Requirement
Extract every line below that contains the word "Underwood".

Saved data entries:
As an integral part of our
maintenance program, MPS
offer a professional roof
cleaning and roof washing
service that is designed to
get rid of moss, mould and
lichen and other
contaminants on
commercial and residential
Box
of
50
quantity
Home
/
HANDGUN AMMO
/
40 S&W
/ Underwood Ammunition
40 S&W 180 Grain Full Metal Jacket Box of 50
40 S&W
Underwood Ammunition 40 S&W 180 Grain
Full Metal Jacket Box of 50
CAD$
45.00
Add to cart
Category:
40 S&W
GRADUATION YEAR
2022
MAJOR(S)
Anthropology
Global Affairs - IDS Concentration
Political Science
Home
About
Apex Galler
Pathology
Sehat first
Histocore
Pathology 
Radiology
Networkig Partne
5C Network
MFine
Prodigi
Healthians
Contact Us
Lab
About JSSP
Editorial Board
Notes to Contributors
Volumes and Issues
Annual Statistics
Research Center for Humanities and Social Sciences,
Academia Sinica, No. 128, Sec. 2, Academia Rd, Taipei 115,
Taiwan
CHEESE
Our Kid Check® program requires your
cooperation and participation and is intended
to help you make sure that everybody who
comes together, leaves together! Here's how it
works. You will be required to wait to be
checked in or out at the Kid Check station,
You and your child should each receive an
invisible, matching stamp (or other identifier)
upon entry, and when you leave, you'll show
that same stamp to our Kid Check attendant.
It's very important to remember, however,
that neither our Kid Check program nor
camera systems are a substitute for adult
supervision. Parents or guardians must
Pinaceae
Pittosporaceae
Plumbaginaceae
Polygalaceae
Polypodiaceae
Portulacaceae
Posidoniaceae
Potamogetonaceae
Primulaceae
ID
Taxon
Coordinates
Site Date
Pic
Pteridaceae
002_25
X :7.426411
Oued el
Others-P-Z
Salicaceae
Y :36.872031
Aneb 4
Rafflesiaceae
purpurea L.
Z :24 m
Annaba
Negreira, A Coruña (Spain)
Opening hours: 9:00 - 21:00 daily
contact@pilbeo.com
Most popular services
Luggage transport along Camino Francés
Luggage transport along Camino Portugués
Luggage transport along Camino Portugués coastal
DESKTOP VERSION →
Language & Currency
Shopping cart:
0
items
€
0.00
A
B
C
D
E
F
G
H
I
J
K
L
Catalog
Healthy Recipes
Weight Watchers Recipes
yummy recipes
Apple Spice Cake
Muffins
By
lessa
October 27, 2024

Exercise output
/ Underwood Ammunition
Underwood Ammunition 40 S&W 180 Grain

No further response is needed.